8 Notes on the Boston Marathon Bombing
- I first found out about the Boston Marathon bombings while I was on my way out of one class and on the way to another. There’s something fundamentally weird about hearing of a probable terrorist attack through your ESPN app. When I arrived at my next class, the instructor asked us all to forget about the events in Boston for an hour and a half and try and focus on the course material at hand. It was impossible. I was able to make it through most of the class passing between the readings and coverage of the events, but I lost it while reading a tweet about marathon runners continuing to run to Mass General to donate blood. I think the professor saw me.
- After class, I purchased a six-pack of Sam Adams and T.G.I. Fridays-brand potato skins for dinner. It seemed like a stoic move at the time, a way to show support for such a beloved and beleaguered city while proclaiming my Americanism. I’m now not so sure about it.
- Also around that time, as Sherman Ave co-editor I published this article, which had been written several days earlier by one of our writers. The idea being that not only was Sherman Ave ill-equipped to write about an event of this nature, but also that moments of chaos and fear required reminders of structure and humor. At the time I was not so sure about it, but now I believe it was the right thing to do.
- If Sherman Ave stops being heinous, then the terrorists have won.

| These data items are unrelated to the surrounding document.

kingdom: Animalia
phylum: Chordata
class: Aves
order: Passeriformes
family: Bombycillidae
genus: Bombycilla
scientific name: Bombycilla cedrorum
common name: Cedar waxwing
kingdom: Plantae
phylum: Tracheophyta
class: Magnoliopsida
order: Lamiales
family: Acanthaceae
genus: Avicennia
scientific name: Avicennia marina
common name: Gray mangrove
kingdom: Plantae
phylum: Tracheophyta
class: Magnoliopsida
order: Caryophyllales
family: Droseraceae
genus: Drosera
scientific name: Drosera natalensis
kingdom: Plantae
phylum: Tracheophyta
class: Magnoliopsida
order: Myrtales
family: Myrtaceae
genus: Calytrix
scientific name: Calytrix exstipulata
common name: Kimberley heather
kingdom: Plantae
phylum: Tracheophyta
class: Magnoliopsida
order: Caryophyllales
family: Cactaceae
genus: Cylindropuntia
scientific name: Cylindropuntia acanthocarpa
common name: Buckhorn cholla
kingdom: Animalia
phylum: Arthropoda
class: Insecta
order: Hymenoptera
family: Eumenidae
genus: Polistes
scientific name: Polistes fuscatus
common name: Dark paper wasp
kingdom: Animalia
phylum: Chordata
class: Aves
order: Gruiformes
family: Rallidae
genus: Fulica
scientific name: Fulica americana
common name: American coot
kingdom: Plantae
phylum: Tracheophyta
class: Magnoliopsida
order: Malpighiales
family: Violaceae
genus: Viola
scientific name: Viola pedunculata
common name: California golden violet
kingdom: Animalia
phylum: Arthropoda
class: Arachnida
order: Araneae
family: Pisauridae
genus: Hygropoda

- My high school prom date currently lives four blocks away from the blast-site, a location she often frequents. The sudden transition within myself from expressing general sympathy for the city and its victims to realizing my direct connection to a potential bystander surprised me. Thankfully, she is safe.
- The phrase “death toll rising” doesn’t mean much until you watch the number of dead and wounded rise on CNN.
- While I know that 9/11 was of a completely different magnitude and nature, I believe that my experience regarding yesterday’s bombing helped me to empathize with the emotions my parents and others must have felt on the morning of September 11th. In fourth grade, I had no real conception of what made the people around me so scared. But now I think I can understand a bit better the utter shock and fear that penetrated the nation after perceiving for the first time as an adult the consequences of not feeling safe as a peaceful citizen in your own nation. After 9/11 I was aware of the implications of a domestic attack, but never realized them until watching the disruption and terror from video footage of Copley Square on Patriot’s Day.
- I don’t pray. But I would if it would ensure that the world would never again suffer a concerted effort to kill and maim its innocent civilians.